Although the flowcharts show a specific order of execution, it is understood that the order of execution can differ from that which is depicted. For example, the order of execution of two or more blocks can be scrambled relative to the order shown. Also, two or more blocks shown in succession can be executed concurrently or with partial concurrence. Further, in some embodiments, one or more of the blocks shown in the flowcharts can be skipped or omitted. In addition, any number of counters, state variables, warning semaphores, or messages might be added to the logical flow described herein, for purposes of enhanced utility, accounting, performance measurement, or providing troubleshooting aids, etc. It is understood that all such variations are within the scope of the present disclosure.

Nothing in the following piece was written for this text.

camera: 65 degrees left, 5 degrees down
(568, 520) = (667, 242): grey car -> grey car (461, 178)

Also, any logic or application described herein that includes software or code can be embodied in any non-transitory computer-readable medium for use by or in connection with an instruction execution system such as a processor in a computer system or other system. In this sense, the logic can include statements including instructions and declarations that can be fetched from the computer-readable medium and executed by the instruction execution system. In the context of the present disclosure, a “computer-readable medium” can be any medium that can contain, store, or maintain the logic or application described herein for use by or in connection with the instruction execution system. Moreover, a collection of distributed computer-readable media located across a plurality of computing devices (e.g., storage area networks or distributed or clustered filesystems or databases) may also be collectively considered as a single non-transitory computer-readable medium.

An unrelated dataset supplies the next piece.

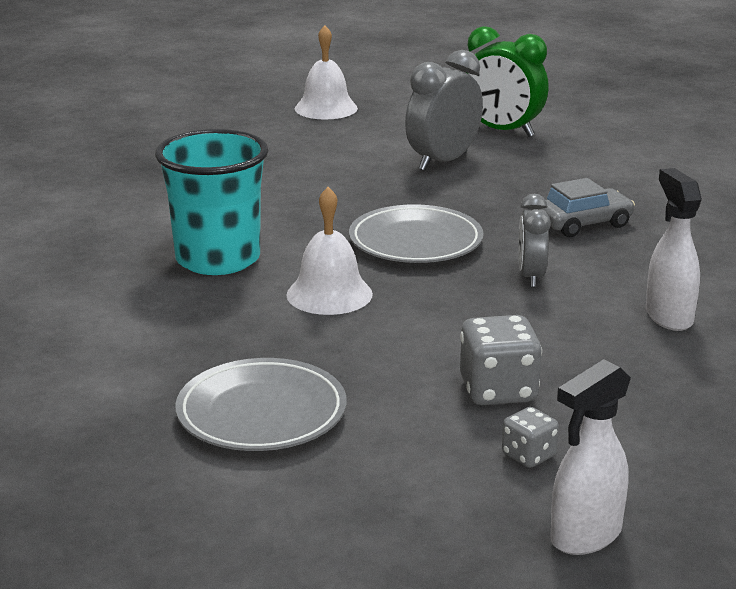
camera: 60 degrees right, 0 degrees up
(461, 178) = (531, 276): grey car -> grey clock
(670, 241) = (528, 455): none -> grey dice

The computer-readable medium can include any one of many physical media such as magnetic, optical, or semiconductor media. More specific examples of a suitable computer-readable medium would include, but are not limited to, magnetic tapes, magnetic floppy diskettes, magnetic hard drives, memory cards, solid-state drives, USB flash drives, or optical discs. Also, the computer-readable medium can be a random access memory (RAM) including static random access memory (SRAM) and dynamic random access memory (DRAM), or magnetic random access memory (MRAM). In addition, the computer-readable medium can be a read-only memory (ROM), a programmable read-only memory (PROM), an erasable programmable read-only memory (EPROM), an electrically erasable programmable read-only memory (EEPROM), or other type of memory device.

203 Further, any logic or application described herein can be implemented and structured in a variety of ways. For example, one or more applications described can be implemented as modules or components of a single application. Further, one or more applications described herein can be executed in shared or separate computing devices or a combination thereof. For example, a plurality of the applications described herein can execute in the same computing device, or in multiple computing devices in the same computing environment.

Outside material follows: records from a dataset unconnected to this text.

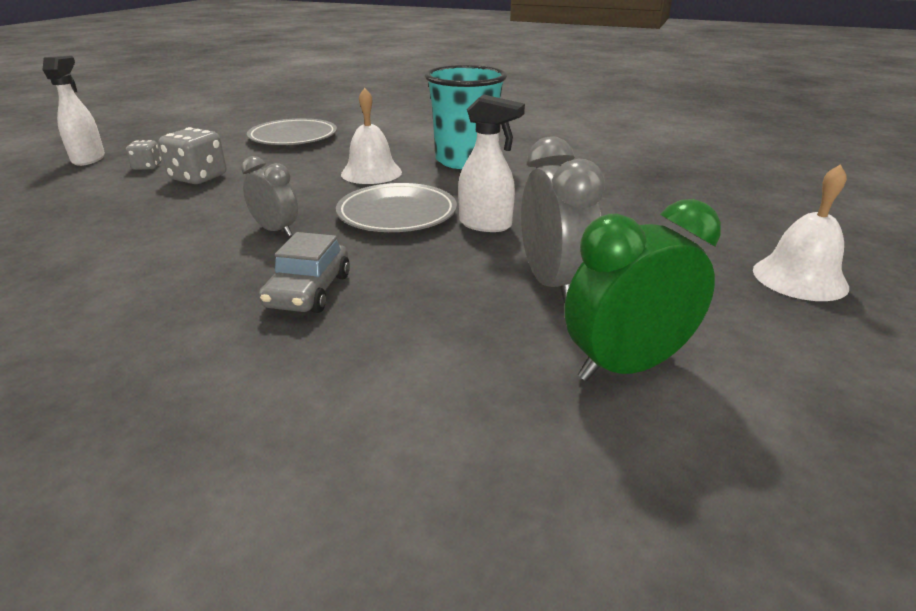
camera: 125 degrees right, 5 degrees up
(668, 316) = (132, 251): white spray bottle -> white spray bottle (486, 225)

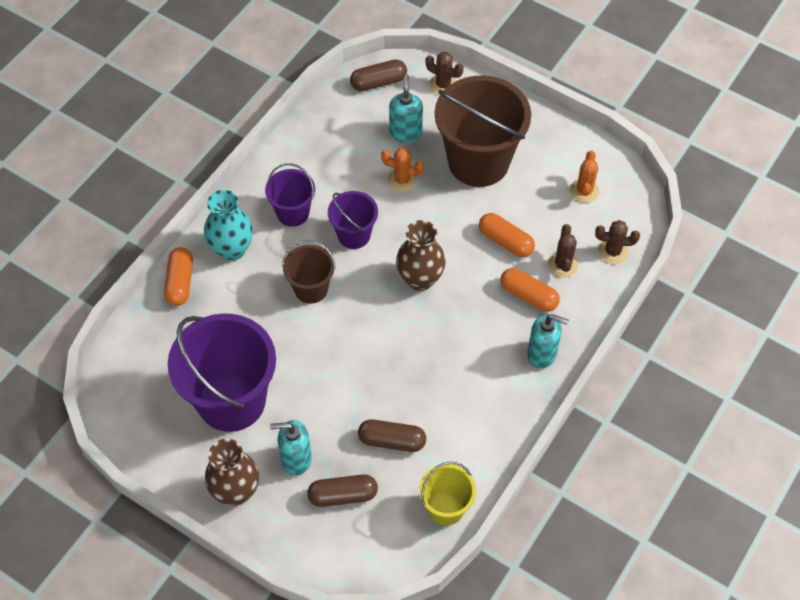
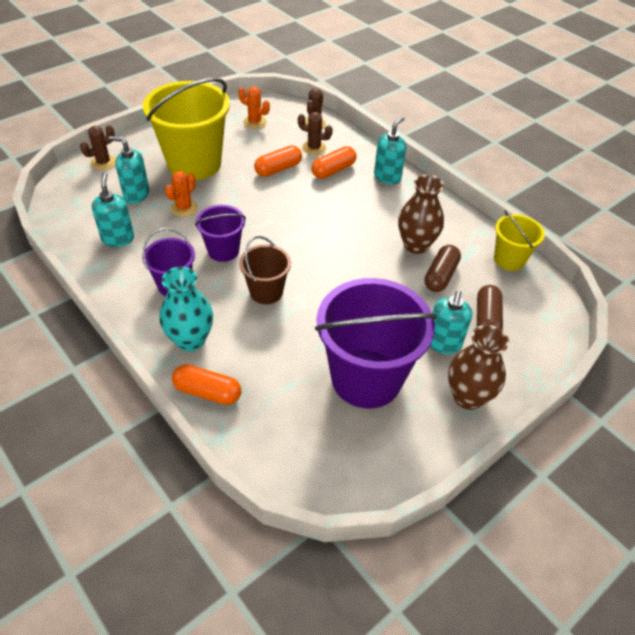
camera: 75 degrees left, 10 degrees down
(337, 145) = (118, 238): none -> turquoise soap dispenser
(378, 82) = (69, 197): brown capsule -> none
(420, 279) = (290, 222): brown vase -> brown vase (416, 245)
(478, 162) = (194, 163): brown bucket -> yellow bucket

Disjunctive language such as the phrase “at least one of X, Y, or Z,” unless specifically stated otherwise, is otherwise understood with the context as used in general to present that an item, term, etc., can be either X, Y, or Z, or any combination thereof (e.g., X; Y; Z; X or Y; X or Z; Y or Z; X, Y, or Z; etc.). Thus, such disjunctive language is not generally intended to, and should not, imply that certain embodiments require at least one of X, at least one of Y, or at least one of Z to each be present.

It should be emphasized that the above-described embodiments of the present disclosure are merely possible examples of implementations set forth for a clear understanding of the principles of the disclosure. Many variations and modifications can be made to the above-described embodiments without departing substantially from the spirit and principles of the disclosure. All such modifications and variations are intended to be included herein within the scope of this disclosure and protected by the following claims.